Mine operators in Michigan, Ohio, Kentucky and Tennessee (which are the states covered by the Sixth Circuit’s Maxxim Rebuild decision) should take note as well. If MSHA had previously stopped inspecting certain offsite facilities, it may begin inspections again after this decision. This split between the Sixth and DC Circuit Courts decisions has the potential to cause confusion nationwide, depending on which definition MSHA decides to apply.
Decision does not adopt MSHA’s extreme view but does not provide much-needed clarity
Crucially, the D.C. Circuit did not adopt MSHA’s position that the trucks were also mines. This important aspect of the decision should not be overlooked. This decision should provide some relief from concerns that the agency will inspect any vehicle, tool, or equipment that was once used in mining, no matter where it is located.

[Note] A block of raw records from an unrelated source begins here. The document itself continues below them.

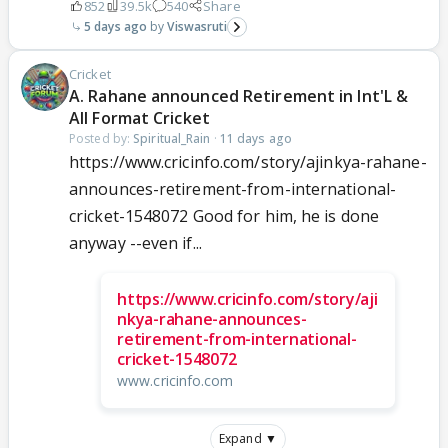
852
39.5k
540
Share
5 days ago
Viswasruti
Cricket
A. Rahane announced Retirement in Int'L &
All Format Cricket
Posted by:
Spiritual_Rain
·
11 days ago
https://www.cricinfo.com/story/ajinkya-rahane-
announces-retirement-from-international-
cricket-1548072 Good for him, he is done
anyway --even if...
https://www.cricinfo.com/story/aji
nkya-rahane-announces-
retirement-from-international-
cricket-1548072
www.cricinfo.com
Expand ▼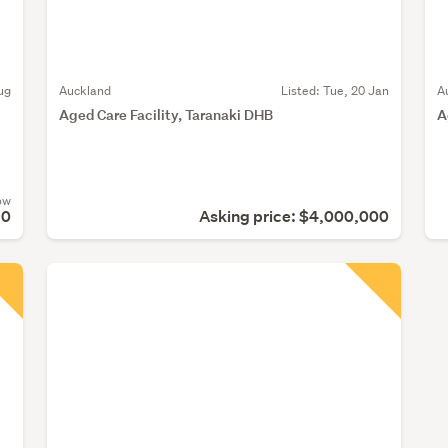
ug
Auckland
Listed: Tue, 20 Jan
A
Aged Care Facility, Taranaki DHB
A
ow
90
Asking price: $4,000,000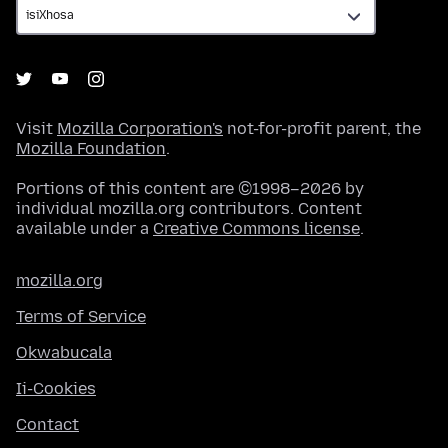
Visit
Mozilla Corporation's
not-for-profit parent, the
Mozilla Foundation
.
Portions of this content are ©1998–2026 by
individual mozilla.org contributors. Content
available under a
Creative Commons license
.
mozilla.org
Terms of Service
Okwabucala
Ii-Cookies
Contact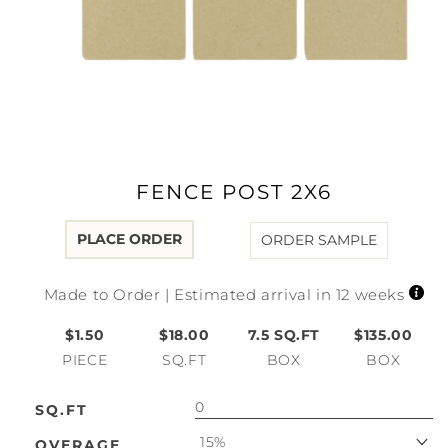
Open
media
1
in
modal
FENCE POST 2X6
PLACE ORDER
ORDER SAMPLE
Made to Order | Estimated arrival in 12 weeks
$1.50
$18.00
7.5
SQ.FT
$135.00
PIECE
SQ.FT
BOX
BOX
SQ.FT
15%
OVERAGE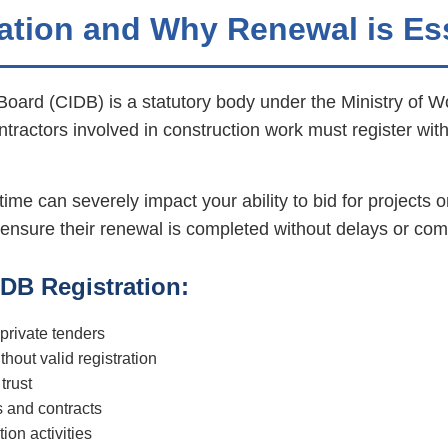
ation and Why Renewal is Es
oard (CIDB) is a statutory body under the Ministry of W
ontractors involved in construction work must register wit
ime can severely impact your ability to bid for projects o
 ensure their renewal is completed without delays or com
DB Registration:
 private tenders
thout valid registration
trust
s and contracts
ion activities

But the decision does not answer every question on MSHA’s jurisdiction over offsite facilities and equipment. The D.C. Circuit’s rule—that a facility is a “mine” if it is “necessarily connected with the use and operation” of mining activities—does not seem to provide much more clarity than the statutory language. And the court even said that, after its decision, it may still be difficult for employers and contractors to determine whether they operate a “mine”:
Admittedly, the statute’s text does not provide a framework from which regulated parties can perfectly predict the scope of MSHA’s jurisdiction with respect to all movable objects that are, have been, or could be used in mining. While that may be frustrating for KC Transport and similar businesses servicing mines, we have no need to reach all of those questions today.
What’s next for MSHA and for operators after this decision?
The D.C. Circuit notes that MSHA is permitted to exercise its authority over offsite facilities. Whether and to what extent it will do so is a different question. During the first Trump administration, the agency did not aggressively assert its jurisdiction around the edges; it may take a similar approach during this administration.
And this decision may not be the last word in this case. The mine operator sought Supreme Court review once already during this litigation and may do so again. Will the Department of Justice encourage the Supreme Court to review the decision, especially since it conflicts with the Sixth Circuit? Will the Department of Justice defend the D.C. Circuit’s decision? The parties’ litigation decisions over the next few months will tell.
If you find yourself in a situation where you believe MSHA is inspecting your facility or equipment, or issuing citations without authority, whether by location or operation, it is imperative to challenge the agency. Whether by filing contests of the citations or orders issued, and/or by memorializing your objection to the inspection with MSHA leadership at the district or national level. MSHA has warrantless authority to inspect mines, but it is a critical aspect of challenging the agency on jurisdiction grounds to assert this challenge clearly and as soon as possible.
No doubt, even nearly 50 years after the Mine Act of 1977, questions about the limits of MSHA’s jurisdiction will continue to arise and be litigated, as we have yet to agree upon what constitutes a mine.